I am trying to get RoCEv2 working. I have two ConnectX-6 NICs (Mellanox Technologies MT2892 Family) connected to each other with an Ethernet cable. The firewall service is disabled.
Using ibv_devinfo, ifconfig, show_gids, modinfo, lspci and ibdev2netdev all show that the NICs are operational and mounted to the correct drivers:
But the following commands are not working: rping, ib_send_bw, ibv_rc_pingpong, qperf.

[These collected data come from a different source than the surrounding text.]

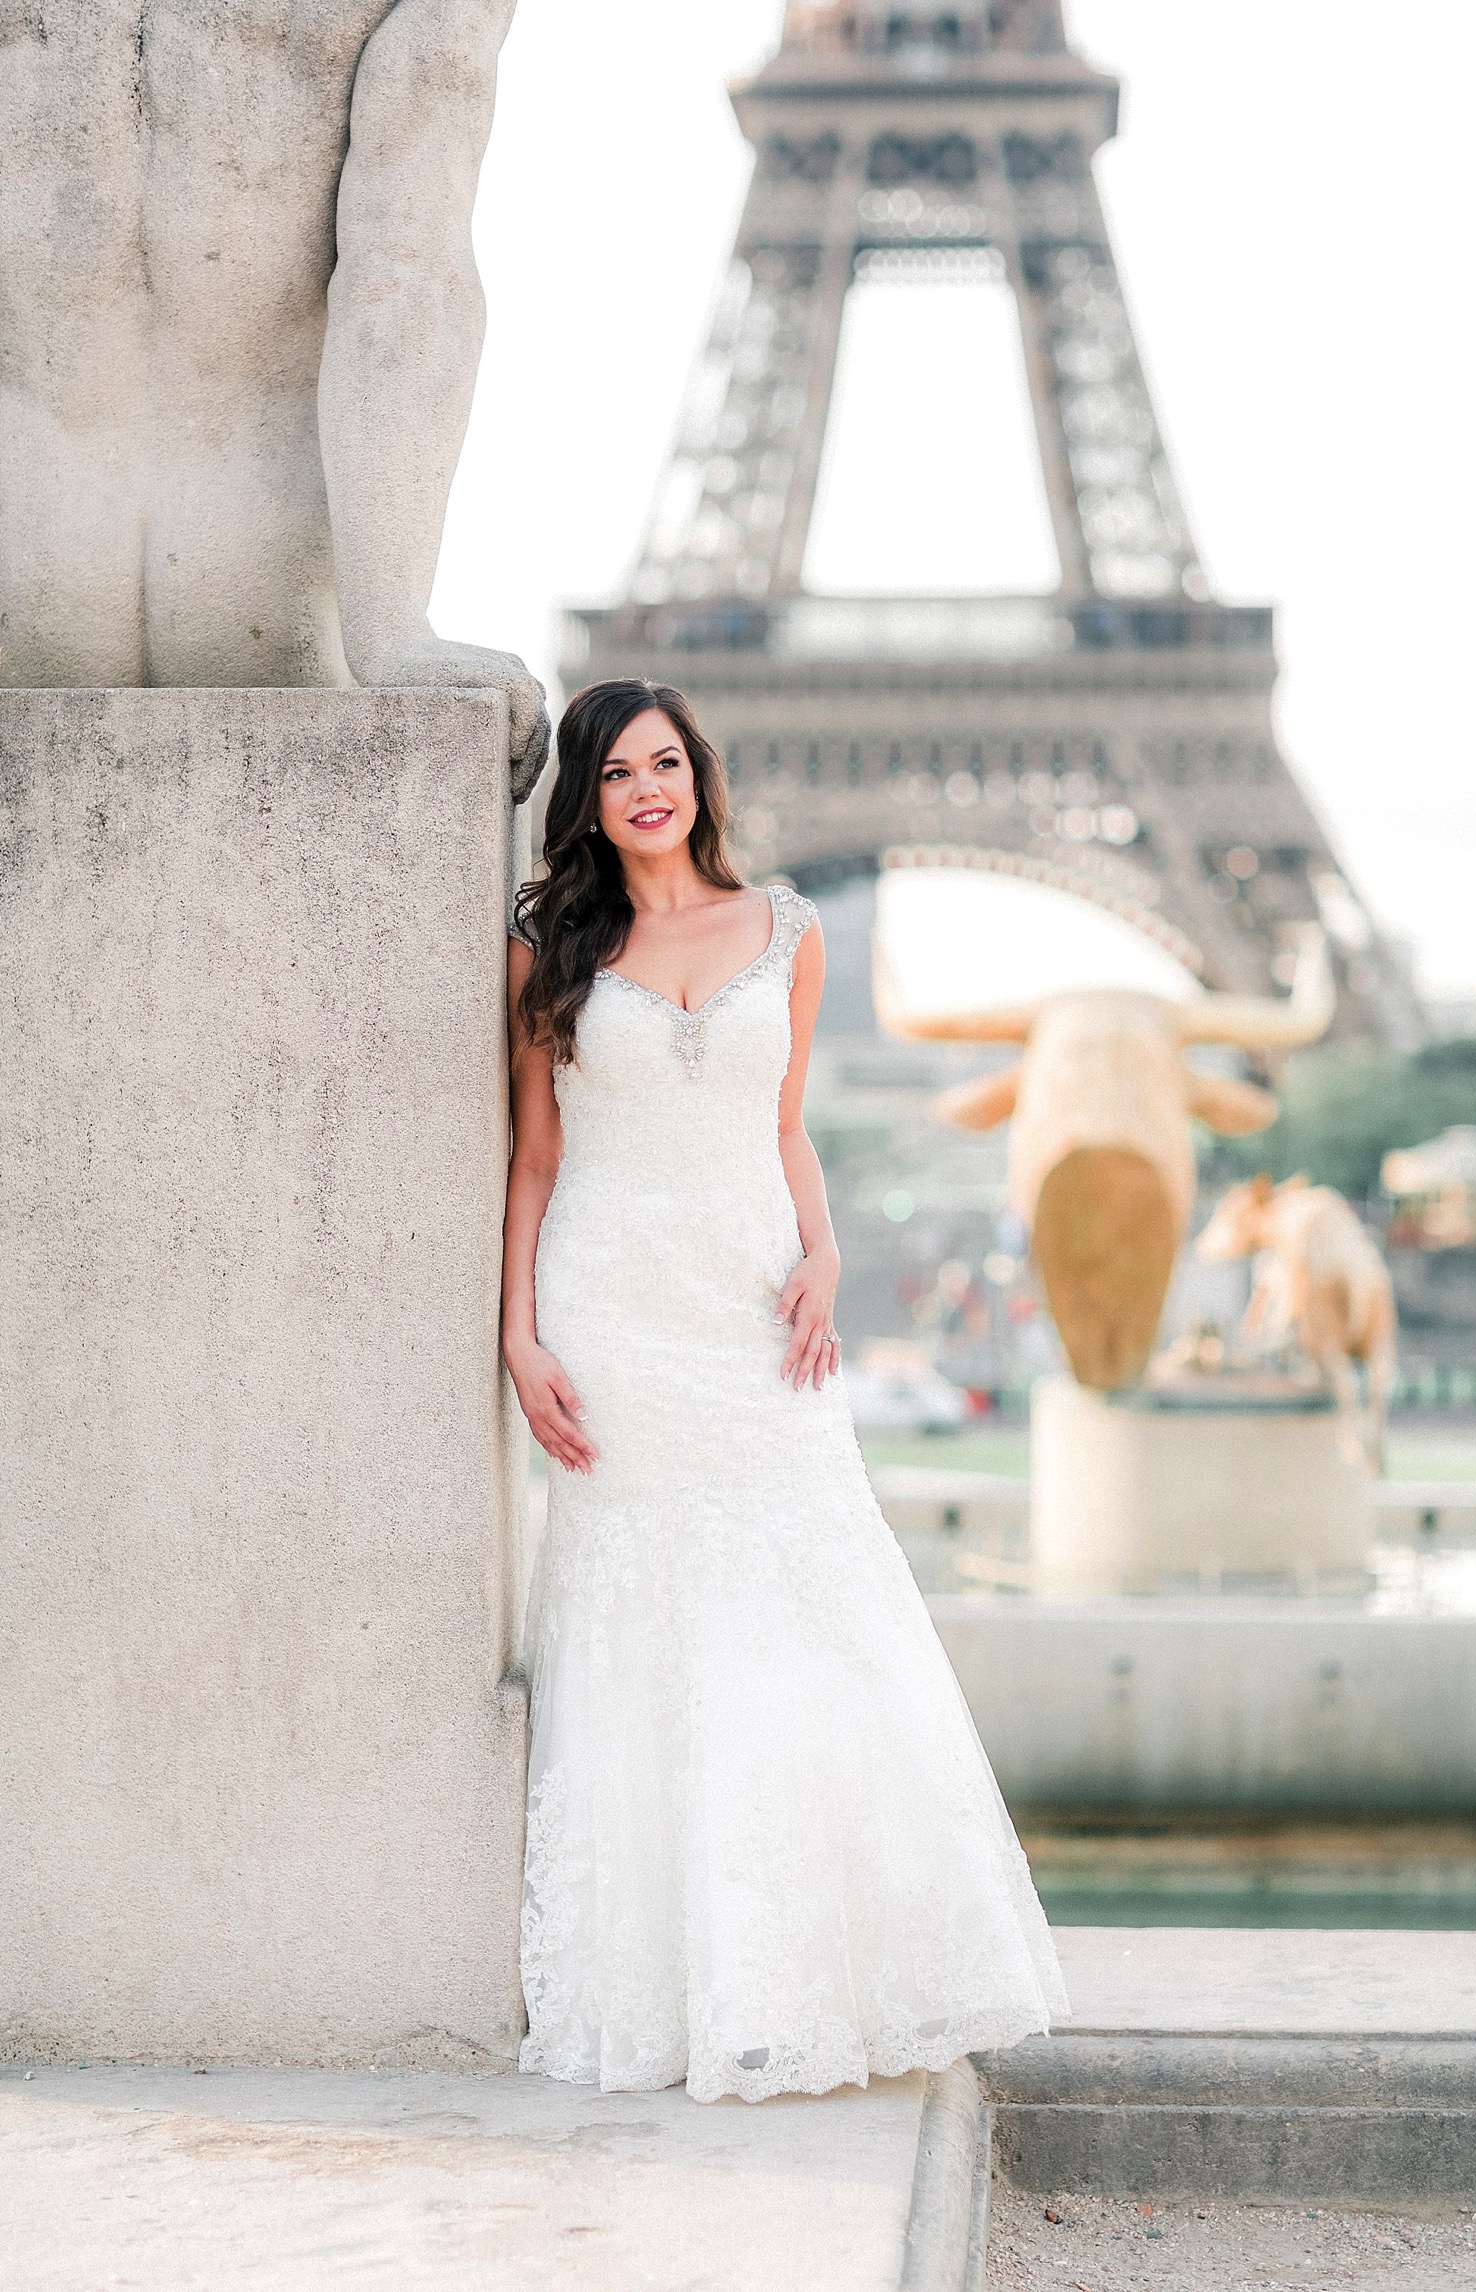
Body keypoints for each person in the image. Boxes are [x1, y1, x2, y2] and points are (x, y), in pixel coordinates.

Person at [502, 678, 1067, 2102]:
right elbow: (534, 1160)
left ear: (702, 779)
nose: (648, 789)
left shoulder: (793, 932)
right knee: (652, 1625)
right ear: (589, 795)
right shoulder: (548, 950)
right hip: (615, 1310)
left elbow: (788, 1123)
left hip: (757, 1304)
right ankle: (683, 1982)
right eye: (619, 769)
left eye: (668, 763)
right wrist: (519, 1333)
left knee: (811, 1598)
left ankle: (823, 1964)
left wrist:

When I use rping, it shows the following message:
[root@localhost perftest]# rping -c -a 10.1.2.251 -C 10 -v
cma event RDMA_CM_EVENT_ADDR_ERROR, error -19
waiting for addr/route resolution state 1
When I use ib_send_bw, I get the following on the client:
[root@localhost perftest]# ./ib_send_bw 10.1.2.251
Send BW Test
Dual-port : OFF Device : mlx5_0
Number of qps : 1 Transport type : IB
Connection type : RC Using SRQ : OFF
PCIe relax order: ON
ibv_wr* API : ON
TX depth : 128
CQ Moderation : 1
Mtu : 1024[B]
Link type : Ethernet
GID index : 3
Max inline data : 0[B]
rdma_cm QPs : OFF
Data ex. method : Ethernet
Failed to modify QP 182 to RTR
Unable to Connect the HCA’s through the link
…and the following on the server:
[root@localhost perftest]# ./ib_send_bw
- Waiting for client to connect… *
Send BW Test
Dual-port : OFF Device : mlx5_0
Number of qps : 1 Transport type : IB
Connection type : RC Using SRQ : OFF
PCIe relax order: ON
ibv_wr* API : ON
RX depth : 512
CQ Moderation : 1
Mtu : 1024[B]
Link type : Ethernet
GID index : 3
Max inline data : 0[B]
rdma_cm QPs : OFF
Data ex. method : Ethernet
ethernet_read_keys: Couldn’t read remote address
Unable to read to socket/rdma_cm
Failed to exchange data between server and clients
If I pass the -R commandline option (to use RDMA), I get a different error message:
[root@localhost perftest]# ./ib_send_bw -R 10.1.2.251
Received 10 times ADDR_ERROR
Unable to perform rdma_client function
Unable to init the socket connection
ibv_rc_pingpong reports something very different:
[root@localhost perftest]# ibv_rc_pingpong
local address: LID 0x0000, QPN 0x0000b7, PSN 0xd05bde, GID ::
Failed to modify QP to RTR
Couldn’t connect to remote QP
[root@localhost perftest]# ibv_rc_pingpong 10.1.2.251
local address: LID 0x0000, QPN 0x0000b7, PSN 0x0cf37d, GID ::
client read/write: No space left on device
Couldn’t read/write remote address
qperf also reports an issue with RDMA address lookup:
[root@localhost perftest]# qperf -cm1 10.1.2.251 rc_bw
rc_bw:
unexpected event from RDMA CM: Address error
expecting: Address resolved
My question: are there any additional steps I am missing for configuration? I am using a RHEL 8.3 system with OFED @ MLNX_OFED_LINUX-5.5-1.0.3.2 (OFED-5.5-1.0.3).